Deep cleaning work has been taking place at the property ever since the attack last March

Wiltshire Council officials say the risk to public health remains ‘low’ despite the continued presence of the military

The council added all materials removed from the home will be ‘sealed’ at the site and safely taken away

She said the risk to public health remains ‘low’, adding: ‘The priority is to make sure that the two remaining sites affected by the 2018 incidents are thoroughly cleaned and returned to normal use as soon as possible.’ 

Wiltshire Detective Sergeant Nick Bailey is also thought to have come into contact with the poison when he searched their home.

Dawn Sturgess, 44, fell ill in Amesbury months after the incident and died in hospital in July after coming into contact with a perfume bottle believed to have been used in the attack on the Skripals and then discarded.

Her partner, Charlie Rowley, 45, was also exposed to the same nerve agent but was treated and discharged.

Workers have been seen taking roof tiles off the house and garage, pictured, of the property

Russian nationals Alexander Petrov, left, and Ruslan Boshirov, right, are suspected of carrying out the attack after being caught on CCTV in Salisbury ahead of the incident, although they claim they were there to visit the famous cathedral

Two Russian nationals have been accused of travelling to the UK to try to murder Mr Skripal with Novichok.
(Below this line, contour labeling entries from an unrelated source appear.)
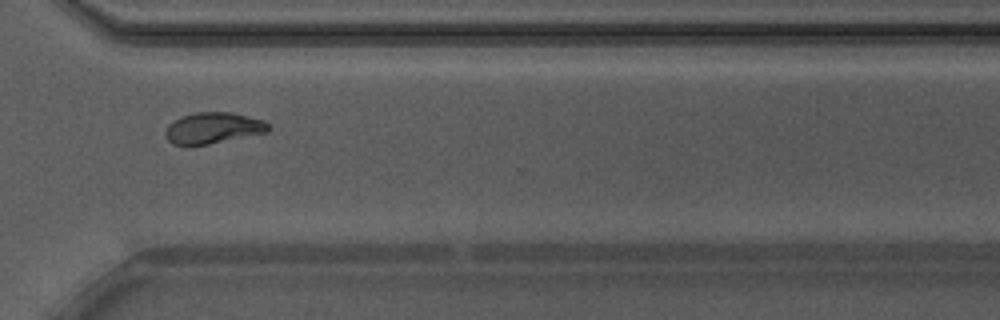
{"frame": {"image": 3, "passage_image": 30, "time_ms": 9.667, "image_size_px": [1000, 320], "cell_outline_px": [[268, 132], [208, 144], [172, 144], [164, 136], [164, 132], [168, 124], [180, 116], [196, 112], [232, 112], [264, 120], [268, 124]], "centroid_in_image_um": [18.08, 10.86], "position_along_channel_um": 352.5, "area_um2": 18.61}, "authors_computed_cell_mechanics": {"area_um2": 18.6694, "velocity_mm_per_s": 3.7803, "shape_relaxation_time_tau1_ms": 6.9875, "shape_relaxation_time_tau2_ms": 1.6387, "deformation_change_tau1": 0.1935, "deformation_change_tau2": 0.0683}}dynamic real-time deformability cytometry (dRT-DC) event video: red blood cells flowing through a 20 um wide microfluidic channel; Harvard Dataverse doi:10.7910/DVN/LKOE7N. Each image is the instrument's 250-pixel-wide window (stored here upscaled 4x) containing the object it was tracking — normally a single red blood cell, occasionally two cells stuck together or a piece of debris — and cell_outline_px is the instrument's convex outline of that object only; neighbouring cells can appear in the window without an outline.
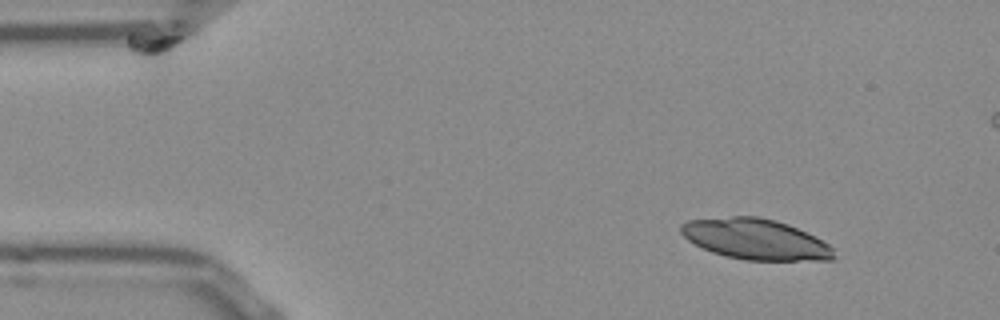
{"species": "Egyptian fruit bat (a non-hibernating species)", "species_latin": "Rousettus aegyptiacus", "temperature_condition": "room temperature", "stored_images_in_passage": 48, "camera_frame_rate_fps": 3000, "um_per_image_px": 0.085, "frame": {"image": 1, "passage_image": 1, "time_ms": 0.0, "image_size_px": [1000, 320], "cell_outline_px": [[832, 260], [744, 260], [724, 256], [712, 252], [688, 240], [680, 232], [680, 224], [688, 220], [732, 216], [760, 216], [776, 220], [788, 224], [828, 244], [832, 248]], "centroid_in_image_um": [64.15, 20.32], "position_along_channel_um": 20.8, "area_um2": 35.89}}
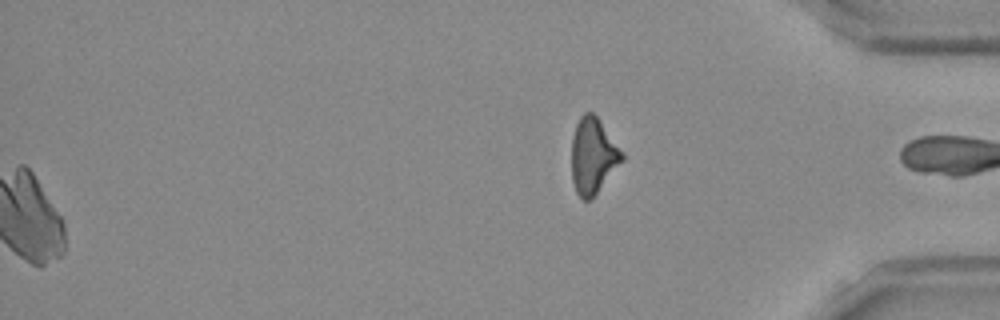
{"frame": {"image": 2, "passage_image": 48, "time_ms": 15.667, "image_size_px": [1000, 320], "cell_outline_px": [[624, 160], [592, 200], [584, 200], [576, 192], [572, 180], [572, 136], [576, 124], [580, 116], [584, 112], [592, 112], [600, 120], [624, 152]], "centroid_in_image_um": [50.43, 13.26], "position_along_channel_um": 384.8, "area_um2": 22.6}}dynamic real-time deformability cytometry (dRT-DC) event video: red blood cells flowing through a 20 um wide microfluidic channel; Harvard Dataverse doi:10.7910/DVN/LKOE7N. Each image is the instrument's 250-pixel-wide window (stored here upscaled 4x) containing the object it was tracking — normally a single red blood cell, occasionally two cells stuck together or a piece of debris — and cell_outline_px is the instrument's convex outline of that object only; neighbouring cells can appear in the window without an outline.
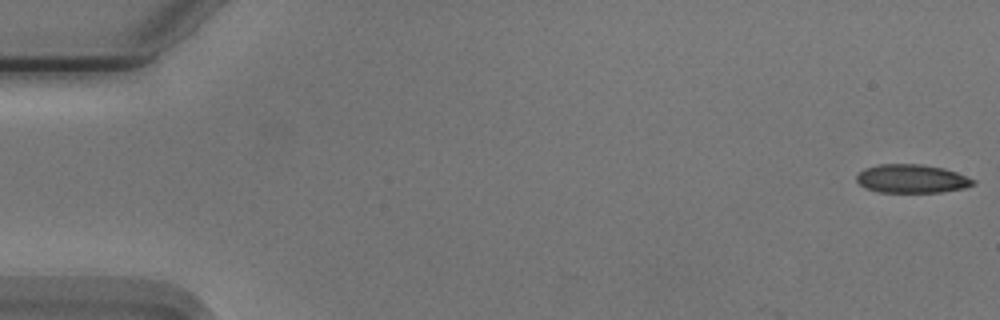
{"species": "Egyptian fruit bat (a non-hibernating species)", "species_latin": "Rousettus aegyptiacus", "temperature_condition": "cold", "stored_images_in_passage": 4, "camera_frame_rate_fps": 3000, "um_per_image_px": 0.085, "animal": {"sex": "male"}, "frame": {"image": 1, "passage_image": 1, "time_ms": 0.0, "image_size_px": [1000, 320], "cell_outline_px": [[976, 184], [968, 188], [940, 192], [880, 192], [864, 188], [856, 180], [856, 176], [864, 168], [880, 164], [920, 164], [944, 168], [956, 172], [976, 180]], "centroid_in_image_um": [77.53, 15.19], "position_along_channel_um": 7.5, "area_um2": 19.54}}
Evidence gathered by intelligence agencies led the Government to conclude that the men were officers from the Russian military intelligence service, the GRU.

The two suspects – known by their aliases Alexander Petrov and Ruslan Boshirov – were caught on CCTV in Salisbury the day before the attack.

A counterfeit Nina Ricci perfume bottle – which Ms Sturgess handled – is thought to have contained the substance.